Bucknell was mentioned in the New York Times this week but not in a very flattering light. In the conversation around the Supreme Court decision striking down race-based affirmative action, the question of class has been raised again and again. This week the New York Times published its Student Access Ranking (just one week before the expected release of the infamous U.S. News and World Report), which offers an analysis of 250 colleges and universities by percentage of the student body who are Pell Grant recipients, their chosen proxy for class. The ranking is attached to the New York Times Magazine article “Why Does Duke Have So Few Low-Income Students?” With only 10% of students Pell Grant eligible, it turns that Bucknell too is among the least economically diverse colleges in the Times’ analysis. In 2017, the Times performed an analysis of economic diversity in terms of what percentage of students come from families in the top 1%, 5%, and 20%. Fully 73% of Bucknell’s student body hailed from families in the top quintile. In the last 5 years it would appear little has changed. There are lots of reasons and plenty more excuses that this new article addresses and dispels.

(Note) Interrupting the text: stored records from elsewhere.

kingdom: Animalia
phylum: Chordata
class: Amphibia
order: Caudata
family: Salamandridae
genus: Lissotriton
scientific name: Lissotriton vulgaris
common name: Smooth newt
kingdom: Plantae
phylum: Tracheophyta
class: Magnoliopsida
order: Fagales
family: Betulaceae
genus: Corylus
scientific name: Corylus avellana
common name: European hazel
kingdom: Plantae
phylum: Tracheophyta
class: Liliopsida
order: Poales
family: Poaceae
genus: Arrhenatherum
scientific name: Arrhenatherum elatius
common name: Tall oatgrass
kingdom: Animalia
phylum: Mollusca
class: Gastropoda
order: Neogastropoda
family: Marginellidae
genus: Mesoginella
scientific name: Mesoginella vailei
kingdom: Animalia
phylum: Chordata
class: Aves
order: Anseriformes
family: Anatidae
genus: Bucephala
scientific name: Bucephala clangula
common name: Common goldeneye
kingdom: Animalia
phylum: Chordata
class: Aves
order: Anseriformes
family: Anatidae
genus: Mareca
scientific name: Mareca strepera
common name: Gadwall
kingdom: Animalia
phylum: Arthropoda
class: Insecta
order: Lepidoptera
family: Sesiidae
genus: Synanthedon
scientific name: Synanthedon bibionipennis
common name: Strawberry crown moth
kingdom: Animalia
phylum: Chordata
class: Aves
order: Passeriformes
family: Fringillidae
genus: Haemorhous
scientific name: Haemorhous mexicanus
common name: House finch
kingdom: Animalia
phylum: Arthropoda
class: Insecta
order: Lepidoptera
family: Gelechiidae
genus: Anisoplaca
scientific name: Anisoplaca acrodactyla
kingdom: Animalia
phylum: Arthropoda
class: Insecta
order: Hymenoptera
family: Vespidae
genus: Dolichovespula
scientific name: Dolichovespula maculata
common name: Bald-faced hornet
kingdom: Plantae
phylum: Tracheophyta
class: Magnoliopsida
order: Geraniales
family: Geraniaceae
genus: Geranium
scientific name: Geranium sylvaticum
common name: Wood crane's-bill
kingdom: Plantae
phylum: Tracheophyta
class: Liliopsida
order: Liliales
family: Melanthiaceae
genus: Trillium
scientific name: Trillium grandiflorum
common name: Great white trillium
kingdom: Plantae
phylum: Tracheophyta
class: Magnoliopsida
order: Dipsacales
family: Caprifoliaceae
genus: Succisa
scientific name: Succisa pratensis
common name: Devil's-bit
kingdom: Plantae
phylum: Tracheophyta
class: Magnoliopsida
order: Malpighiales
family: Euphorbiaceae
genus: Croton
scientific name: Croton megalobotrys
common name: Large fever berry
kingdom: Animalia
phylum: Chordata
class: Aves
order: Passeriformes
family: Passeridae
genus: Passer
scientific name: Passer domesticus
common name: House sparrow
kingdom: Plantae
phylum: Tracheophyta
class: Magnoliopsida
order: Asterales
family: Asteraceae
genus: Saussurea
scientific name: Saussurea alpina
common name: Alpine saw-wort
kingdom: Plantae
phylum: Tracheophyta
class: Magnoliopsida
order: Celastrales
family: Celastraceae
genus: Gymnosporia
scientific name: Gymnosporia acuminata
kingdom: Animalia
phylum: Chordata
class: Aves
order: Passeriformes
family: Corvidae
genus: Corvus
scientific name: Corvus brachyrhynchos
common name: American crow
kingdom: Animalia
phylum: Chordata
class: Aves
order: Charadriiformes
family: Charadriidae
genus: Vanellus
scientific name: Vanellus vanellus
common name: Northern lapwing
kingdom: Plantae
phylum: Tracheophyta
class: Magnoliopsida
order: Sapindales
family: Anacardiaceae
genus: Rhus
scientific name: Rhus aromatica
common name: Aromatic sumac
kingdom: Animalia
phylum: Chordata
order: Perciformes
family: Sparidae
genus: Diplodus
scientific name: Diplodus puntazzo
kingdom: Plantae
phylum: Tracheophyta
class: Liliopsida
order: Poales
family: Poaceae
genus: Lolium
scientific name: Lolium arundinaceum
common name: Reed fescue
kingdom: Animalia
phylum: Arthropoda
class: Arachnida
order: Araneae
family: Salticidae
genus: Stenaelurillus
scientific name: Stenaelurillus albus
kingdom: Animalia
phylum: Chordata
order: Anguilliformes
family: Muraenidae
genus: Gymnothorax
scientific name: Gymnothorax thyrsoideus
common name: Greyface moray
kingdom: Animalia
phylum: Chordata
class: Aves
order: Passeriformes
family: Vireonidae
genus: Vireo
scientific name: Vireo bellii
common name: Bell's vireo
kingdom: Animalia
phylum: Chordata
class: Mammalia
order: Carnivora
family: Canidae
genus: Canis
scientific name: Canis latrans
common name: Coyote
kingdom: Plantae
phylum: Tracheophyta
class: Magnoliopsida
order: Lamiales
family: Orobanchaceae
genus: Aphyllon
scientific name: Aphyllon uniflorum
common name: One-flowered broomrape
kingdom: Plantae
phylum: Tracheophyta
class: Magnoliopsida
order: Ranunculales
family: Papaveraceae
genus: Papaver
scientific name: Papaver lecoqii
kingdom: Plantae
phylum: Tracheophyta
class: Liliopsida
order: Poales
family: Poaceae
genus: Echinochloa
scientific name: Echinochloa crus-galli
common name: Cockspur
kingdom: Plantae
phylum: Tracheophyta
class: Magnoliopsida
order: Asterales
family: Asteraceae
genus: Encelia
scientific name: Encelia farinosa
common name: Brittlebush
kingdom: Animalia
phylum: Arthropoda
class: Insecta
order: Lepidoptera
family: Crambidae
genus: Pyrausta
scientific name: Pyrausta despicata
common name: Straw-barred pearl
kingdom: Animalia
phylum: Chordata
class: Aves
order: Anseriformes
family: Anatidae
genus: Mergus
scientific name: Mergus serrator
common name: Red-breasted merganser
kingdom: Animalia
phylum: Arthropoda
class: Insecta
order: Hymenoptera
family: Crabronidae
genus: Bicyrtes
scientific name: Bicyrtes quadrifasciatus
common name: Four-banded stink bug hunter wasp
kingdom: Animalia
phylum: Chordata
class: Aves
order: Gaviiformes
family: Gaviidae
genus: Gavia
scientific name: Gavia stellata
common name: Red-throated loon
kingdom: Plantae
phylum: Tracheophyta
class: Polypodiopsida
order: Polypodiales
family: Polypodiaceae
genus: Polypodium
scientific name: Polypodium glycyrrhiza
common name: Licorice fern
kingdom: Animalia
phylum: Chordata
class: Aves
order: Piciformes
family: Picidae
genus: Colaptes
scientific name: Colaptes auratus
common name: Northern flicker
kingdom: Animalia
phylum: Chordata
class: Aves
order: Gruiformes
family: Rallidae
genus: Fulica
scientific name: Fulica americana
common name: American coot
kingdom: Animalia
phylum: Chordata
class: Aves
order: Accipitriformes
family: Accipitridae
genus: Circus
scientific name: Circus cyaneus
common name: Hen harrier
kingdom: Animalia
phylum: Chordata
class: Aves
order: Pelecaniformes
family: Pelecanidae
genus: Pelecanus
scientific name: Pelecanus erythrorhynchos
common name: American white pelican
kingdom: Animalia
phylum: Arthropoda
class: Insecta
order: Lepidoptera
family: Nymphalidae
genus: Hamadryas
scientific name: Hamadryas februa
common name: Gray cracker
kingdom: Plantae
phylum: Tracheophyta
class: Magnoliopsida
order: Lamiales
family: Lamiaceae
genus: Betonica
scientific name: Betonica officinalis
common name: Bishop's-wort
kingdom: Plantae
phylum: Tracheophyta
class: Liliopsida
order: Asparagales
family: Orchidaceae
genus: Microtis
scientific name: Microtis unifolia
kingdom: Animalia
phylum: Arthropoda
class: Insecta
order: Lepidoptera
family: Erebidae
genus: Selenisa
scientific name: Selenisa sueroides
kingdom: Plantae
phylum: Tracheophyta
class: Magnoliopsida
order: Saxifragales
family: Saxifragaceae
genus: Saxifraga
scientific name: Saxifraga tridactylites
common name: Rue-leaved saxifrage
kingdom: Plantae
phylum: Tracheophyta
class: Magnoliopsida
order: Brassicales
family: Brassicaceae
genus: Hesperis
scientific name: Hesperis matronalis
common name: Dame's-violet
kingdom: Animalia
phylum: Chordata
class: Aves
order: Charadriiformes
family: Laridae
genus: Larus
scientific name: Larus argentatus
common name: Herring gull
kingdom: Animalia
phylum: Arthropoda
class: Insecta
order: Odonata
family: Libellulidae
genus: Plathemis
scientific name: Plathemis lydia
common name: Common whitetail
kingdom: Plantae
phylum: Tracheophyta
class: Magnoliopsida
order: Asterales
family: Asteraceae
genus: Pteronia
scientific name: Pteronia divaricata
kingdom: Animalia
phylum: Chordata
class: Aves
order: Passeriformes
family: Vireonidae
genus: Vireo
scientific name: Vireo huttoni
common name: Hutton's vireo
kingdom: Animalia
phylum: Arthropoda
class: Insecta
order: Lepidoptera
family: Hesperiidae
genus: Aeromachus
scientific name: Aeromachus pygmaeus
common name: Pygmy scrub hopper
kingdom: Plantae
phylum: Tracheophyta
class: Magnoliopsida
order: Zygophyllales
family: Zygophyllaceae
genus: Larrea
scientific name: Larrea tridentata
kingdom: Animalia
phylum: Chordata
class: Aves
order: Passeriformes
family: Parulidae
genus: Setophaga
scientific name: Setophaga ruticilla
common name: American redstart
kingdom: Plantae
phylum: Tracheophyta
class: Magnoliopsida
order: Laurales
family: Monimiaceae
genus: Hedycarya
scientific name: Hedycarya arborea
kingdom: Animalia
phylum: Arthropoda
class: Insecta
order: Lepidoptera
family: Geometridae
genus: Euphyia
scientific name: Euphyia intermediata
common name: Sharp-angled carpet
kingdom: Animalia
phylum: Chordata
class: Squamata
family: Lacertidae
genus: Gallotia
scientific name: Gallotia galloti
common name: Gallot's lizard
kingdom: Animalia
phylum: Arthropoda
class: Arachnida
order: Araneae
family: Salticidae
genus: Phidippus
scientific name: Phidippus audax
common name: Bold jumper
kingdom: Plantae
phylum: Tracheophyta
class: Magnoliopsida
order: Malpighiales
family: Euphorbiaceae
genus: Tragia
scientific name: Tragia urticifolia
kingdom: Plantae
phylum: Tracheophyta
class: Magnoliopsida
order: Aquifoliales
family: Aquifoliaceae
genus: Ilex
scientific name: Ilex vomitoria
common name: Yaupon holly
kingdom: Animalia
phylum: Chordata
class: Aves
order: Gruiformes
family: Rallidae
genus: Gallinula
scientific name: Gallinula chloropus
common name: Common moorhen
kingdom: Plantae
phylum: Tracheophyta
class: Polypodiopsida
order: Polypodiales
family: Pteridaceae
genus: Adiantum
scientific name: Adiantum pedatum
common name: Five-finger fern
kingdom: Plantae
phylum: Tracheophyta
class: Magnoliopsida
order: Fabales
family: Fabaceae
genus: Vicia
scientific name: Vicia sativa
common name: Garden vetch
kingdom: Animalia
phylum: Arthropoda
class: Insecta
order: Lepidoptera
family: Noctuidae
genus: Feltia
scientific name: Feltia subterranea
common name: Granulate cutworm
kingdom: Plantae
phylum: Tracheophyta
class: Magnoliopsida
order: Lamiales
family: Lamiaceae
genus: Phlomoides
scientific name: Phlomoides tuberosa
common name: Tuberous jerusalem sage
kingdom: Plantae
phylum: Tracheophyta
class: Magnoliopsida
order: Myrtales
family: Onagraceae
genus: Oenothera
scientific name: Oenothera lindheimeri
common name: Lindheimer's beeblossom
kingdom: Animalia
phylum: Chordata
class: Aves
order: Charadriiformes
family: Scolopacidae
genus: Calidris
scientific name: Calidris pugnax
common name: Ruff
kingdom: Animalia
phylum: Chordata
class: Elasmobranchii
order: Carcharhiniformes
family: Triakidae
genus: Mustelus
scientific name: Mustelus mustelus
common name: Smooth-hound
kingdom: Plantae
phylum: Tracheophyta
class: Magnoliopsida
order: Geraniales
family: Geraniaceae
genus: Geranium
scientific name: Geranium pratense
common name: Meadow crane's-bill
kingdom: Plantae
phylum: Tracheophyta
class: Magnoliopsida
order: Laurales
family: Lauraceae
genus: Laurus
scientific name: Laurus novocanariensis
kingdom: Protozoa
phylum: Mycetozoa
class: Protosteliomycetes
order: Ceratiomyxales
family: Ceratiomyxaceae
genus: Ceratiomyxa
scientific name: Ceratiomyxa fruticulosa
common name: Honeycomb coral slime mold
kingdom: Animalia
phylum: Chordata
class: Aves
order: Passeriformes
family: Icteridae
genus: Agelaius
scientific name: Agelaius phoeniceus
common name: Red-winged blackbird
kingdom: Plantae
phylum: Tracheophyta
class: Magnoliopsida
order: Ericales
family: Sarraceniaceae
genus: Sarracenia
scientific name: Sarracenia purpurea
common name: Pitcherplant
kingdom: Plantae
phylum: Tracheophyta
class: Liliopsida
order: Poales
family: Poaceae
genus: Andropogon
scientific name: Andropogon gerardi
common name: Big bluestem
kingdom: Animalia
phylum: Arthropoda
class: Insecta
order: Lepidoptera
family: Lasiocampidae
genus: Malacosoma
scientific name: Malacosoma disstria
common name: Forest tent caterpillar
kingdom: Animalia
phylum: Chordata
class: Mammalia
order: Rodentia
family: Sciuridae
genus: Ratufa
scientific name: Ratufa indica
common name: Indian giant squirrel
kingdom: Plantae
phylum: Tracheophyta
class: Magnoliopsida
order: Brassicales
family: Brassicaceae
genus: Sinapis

Most of us who work in higher education, whether faculty or staff, want to believe in the mission of our workplaces just like most people want to believe in education as a force for good, whether that’s social mobility or social cohesion, even when the evidence increasingly seems to point the other way. What can faculty and staff do? And how might AAUP Bucknell partner with Vice President Lisa Keegan to diversify the economic makeup of Bucknell students so we can continue to believe the this private university serves the public good?